A. I want to stress the fact that there is very good clinical evidence that these new guidelines will not result in a decreased effectiveness of cervical cancer screening or “missing” any women with cervical cancer.
These new recommendations reflect a better understanding of cervical cancer that we have learned over the past 10 years or more. Cervical cancer develops very slowly through a series of precancerous changes in the cervix. This very slow progression gives us ample time to detect the abnormal changes leading up to cancer and manage these abnormalities at a precancerous or very early stage. We now know that cervical cancer is caused by infection with HPV. This is a very common infection that many women’s immune system can fight off over time without any lasting harmful effects. In addition, technology has improved in recent years and now allows us to screen women with more sensitive tests that can be done less frequently with as good or even better results.

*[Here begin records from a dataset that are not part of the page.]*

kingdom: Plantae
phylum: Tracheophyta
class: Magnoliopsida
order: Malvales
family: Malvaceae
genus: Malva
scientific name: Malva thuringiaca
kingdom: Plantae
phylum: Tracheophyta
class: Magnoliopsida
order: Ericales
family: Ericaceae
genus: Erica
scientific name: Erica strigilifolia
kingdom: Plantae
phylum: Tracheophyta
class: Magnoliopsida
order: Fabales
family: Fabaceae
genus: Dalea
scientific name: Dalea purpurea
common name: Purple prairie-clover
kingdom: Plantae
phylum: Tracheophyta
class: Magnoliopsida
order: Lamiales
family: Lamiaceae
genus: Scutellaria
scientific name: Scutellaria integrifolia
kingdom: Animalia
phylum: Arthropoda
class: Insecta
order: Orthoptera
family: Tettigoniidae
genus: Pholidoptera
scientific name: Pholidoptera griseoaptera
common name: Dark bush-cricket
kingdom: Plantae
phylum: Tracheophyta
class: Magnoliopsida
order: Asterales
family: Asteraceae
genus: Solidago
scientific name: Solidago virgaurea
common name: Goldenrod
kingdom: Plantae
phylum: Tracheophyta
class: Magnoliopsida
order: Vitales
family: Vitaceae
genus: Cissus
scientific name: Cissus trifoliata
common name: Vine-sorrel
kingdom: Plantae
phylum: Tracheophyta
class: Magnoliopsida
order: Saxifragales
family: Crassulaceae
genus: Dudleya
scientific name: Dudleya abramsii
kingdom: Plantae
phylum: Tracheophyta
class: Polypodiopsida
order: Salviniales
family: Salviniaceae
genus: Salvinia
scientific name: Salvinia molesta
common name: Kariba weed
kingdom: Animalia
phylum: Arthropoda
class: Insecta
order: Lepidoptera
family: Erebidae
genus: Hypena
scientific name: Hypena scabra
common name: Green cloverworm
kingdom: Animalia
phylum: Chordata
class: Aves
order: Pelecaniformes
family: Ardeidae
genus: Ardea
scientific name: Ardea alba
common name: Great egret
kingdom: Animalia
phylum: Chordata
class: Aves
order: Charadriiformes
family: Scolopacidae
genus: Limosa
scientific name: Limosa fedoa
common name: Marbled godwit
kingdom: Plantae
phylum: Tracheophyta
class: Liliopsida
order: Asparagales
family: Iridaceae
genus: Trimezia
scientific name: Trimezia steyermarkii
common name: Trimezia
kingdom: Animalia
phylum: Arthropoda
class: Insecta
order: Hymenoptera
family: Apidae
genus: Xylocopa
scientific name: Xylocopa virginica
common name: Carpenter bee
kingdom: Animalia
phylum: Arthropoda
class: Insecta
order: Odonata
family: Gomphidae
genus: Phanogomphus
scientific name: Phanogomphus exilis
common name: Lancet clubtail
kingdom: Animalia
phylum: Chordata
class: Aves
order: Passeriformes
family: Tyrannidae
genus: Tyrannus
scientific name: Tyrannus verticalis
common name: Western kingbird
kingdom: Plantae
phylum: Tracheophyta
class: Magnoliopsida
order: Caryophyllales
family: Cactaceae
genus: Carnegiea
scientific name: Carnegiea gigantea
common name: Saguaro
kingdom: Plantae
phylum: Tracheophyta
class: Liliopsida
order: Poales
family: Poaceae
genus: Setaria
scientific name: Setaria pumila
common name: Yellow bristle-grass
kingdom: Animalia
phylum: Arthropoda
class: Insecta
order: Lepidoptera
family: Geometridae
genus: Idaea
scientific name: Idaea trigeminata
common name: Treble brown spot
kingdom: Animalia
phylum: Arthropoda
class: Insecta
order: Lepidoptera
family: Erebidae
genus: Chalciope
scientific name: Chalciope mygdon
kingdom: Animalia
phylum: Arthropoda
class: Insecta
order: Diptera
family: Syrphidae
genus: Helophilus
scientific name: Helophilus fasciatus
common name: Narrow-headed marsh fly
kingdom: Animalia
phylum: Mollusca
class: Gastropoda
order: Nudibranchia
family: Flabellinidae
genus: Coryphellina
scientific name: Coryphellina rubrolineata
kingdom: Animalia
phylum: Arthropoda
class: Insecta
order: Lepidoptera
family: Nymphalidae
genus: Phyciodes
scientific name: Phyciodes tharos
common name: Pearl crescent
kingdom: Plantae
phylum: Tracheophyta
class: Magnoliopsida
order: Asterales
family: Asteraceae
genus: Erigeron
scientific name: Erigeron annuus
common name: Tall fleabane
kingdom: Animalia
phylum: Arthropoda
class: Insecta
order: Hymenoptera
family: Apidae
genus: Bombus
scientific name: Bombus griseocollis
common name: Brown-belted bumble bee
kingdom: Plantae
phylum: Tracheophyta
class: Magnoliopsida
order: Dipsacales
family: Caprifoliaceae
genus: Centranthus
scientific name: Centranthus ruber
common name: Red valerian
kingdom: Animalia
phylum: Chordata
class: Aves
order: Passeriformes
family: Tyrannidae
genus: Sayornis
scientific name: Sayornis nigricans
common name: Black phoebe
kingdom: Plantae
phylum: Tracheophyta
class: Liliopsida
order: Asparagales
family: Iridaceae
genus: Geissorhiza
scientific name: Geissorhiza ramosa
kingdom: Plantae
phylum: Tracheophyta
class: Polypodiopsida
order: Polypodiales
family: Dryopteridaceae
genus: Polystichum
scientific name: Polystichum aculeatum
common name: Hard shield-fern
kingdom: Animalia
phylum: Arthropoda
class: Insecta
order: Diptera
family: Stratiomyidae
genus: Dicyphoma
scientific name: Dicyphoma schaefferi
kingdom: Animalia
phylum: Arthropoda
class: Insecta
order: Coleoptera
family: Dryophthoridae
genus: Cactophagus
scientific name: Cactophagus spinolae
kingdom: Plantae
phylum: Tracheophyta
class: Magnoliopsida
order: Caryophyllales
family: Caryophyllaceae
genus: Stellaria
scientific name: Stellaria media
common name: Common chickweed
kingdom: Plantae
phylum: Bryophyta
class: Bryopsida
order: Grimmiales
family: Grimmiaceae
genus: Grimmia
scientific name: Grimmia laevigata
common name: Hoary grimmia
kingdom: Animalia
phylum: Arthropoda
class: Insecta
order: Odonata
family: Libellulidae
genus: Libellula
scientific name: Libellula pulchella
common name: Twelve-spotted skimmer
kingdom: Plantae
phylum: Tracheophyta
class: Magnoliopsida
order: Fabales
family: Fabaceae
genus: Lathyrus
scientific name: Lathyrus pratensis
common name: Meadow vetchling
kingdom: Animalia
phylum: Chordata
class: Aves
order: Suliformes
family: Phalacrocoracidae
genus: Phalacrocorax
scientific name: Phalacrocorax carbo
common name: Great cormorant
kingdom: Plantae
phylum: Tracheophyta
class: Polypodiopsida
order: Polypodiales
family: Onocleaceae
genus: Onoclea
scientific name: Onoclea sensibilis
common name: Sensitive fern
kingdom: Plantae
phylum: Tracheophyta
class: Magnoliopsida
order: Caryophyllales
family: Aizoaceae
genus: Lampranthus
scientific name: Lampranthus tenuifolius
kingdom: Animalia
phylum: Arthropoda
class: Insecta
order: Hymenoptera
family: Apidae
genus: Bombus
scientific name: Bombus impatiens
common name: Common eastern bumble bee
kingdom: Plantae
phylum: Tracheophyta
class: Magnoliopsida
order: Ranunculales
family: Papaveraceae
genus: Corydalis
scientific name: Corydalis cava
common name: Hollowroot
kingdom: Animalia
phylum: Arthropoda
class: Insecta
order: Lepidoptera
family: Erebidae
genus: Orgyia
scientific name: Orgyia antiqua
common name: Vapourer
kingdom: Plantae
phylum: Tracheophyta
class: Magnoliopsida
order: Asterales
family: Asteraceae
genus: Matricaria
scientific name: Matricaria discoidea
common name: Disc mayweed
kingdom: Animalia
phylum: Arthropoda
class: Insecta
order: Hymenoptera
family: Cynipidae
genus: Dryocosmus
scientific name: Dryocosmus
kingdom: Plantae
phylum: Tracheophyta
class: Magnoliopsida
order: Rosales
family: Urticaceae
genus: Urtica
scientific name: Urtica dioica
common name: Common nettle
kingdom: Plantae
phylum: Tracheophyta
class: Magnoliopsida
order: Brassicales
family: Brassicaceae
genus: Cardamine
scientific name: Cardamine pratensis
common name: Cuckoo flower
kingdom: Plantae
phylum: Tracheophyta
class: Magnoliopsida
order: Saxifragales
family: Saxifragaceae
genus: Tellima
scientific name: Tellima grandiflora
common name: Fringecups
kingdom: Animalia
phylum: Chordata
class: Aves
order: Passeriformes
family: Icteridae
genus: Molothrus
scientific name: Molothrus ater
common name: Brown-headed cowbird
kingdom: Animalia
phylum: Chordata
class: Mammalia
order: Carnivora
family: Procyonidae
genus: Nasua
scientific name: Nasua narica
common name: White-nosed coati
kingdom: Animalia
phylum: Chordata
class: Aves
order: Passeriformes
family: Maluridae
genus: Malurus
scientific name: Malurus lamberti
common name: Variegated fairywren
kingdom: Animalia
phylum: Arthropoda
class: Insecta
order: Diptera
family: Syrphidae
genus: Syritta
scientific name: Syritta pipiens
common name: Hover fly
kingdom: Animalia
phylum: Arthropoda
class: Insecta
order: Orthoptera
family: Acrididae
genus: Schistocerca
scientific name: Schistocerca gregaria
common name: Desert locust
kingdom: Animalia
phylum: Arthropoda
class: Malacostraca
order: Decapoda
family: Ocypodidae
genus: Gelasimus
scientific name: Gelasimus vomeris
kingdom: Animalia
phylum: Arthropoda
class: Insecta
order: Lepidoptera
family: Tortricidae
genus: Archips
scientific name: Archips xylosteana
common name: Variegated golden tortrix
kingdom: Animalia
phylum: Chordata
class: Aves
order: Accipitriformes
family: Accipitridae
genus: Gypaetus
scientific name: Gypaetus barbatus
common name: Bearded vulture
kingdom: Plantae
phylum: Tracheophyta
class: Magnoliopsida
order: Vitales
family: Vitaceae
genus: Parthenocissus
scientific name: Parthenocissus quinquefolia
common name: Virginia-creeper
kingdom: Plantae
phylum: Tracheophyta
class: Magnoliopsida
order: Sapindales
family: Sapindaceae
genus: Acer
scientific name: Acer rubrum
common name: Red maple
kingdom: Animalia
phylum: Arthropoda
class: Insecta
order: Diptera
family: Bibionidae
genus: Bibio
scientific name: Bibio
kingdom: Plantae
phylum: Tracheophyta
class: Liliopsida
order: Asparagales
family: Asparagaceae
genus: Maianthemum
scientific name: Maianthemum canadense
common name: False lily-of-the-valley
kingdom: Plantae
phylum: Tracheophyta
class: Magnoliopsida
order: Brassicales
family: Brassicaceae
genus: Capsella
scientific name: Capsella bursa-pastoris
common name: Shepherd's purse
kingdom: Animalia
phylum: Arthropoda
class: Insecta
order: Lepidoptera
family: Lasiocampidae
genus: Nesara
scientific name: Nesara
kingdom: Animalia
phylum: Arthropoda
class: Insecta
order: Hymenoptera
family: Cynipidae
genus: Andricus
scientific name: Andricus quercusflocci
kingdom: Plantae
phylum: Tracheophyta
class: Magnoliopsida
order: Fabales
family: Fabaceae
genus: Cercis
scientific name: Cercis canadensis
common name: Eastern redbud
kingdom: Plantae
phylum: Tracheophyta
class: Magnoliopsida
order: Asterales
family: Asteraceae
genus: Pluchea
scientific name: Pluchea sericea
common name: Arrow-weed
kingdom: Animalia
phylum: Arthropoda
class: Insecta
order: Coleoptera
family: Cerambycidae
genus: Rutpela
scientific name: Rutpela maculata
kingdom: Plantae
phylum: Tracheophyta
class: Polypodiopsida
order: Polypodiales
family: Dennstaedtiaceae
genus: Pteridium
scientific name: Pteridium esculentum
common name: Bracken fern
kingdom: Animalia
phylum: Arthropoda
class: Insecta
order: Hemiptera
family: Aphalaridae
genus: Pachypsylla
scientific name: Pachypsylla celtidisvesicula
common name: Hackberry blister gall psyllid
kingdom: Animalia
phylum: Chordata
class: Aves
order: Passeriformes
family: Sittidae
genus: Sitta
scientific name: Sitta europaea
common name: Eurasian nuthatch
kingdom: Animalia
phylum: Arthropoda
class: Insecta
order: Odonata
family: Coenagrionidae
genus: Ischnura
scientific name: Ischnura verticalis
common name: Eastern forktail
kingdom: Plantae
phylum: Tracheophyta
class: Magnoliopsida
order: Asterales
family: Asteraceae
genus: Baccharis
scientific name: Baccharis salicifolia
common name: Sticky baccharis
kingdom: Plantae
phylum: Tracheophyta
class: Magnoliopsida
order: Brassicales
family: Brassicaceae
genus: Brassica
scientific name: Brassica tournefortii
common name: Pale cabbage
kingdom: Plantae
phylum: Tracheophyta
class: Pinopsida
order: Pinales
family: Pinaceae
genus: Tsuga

Although HPV infection rates do tend to be high in sexually active teen-agers, these young women are likely to fight off an HPV infection on their own, resolving minor Pap abnormalities without any active treatment. The National Cancer Database shows that cervical cancer is rarely diagnosed in women 21 or younger. On the other hand, treating HPV-caused cervical abnormalities can cause damage to the cervix, which, in turn, can put those young women at higher risk of premature delivery years down the road. So we want to avoid unnecessary diagnostic evaluation and treatment in these young women.
Q. What do these new guidelines say about vaccination against HPV?
A. The new guidelines do not address HPV vaccination. HPV vaccination, which is recommended for girls and women ages 11-26, is expected to reduce the overall number of cervical cancer cases and abnormal Pap tests over time. However, because the vaccines do not target all strains of HPV, all women should follow the recommendations for regular Pap tests, even those who have been vaccinated.
Q. There was a lot of controversy about recently announced changes in recommendations for breast cancer screening with mammography. Is that the same in this case?
A. No. I do not think these recommendations will be controversial. Most gynecologists have known about the improved screening technology and our increased understanding about the reversible development of the HPV-related precancerous changes in the cervix, so these guidelines make sense.
It is a coincidence that these recommendations were issued the same week that the U.S. Preventive Health Services Task Force issued new recommendations about screening mammography. There is a lot of controversy about when to begin screening mammography among cancer-related and professional organizations. (See our Q&A on the mammography issue). That is not the case for cervical cancer screening.
Q. Are there any downsides to delaying cervical cancer screening or waiting longer between Pap tests?
A. The studies that ACOG cites in its recommendations indicate that a longer interval between screenings will not lead to more cases of cervical cancer. Even today, most cases of cervical cancer are found in women who have not had regular Pap tests. We need to continue to emphasize the importance of Pap testing for all women.
We do not know how “getting a pass” for a year or two between recommended Pap tests might impact the frequency of women’s visits to their gynecologist and how that might affect their overall health. Many women, especially in their 20s and 30s, use their GYN as their primary care physician. We want to remind women that there are many other reasons besides undergoing a Pap test to have an annual “well woman” visits with a gynecologist.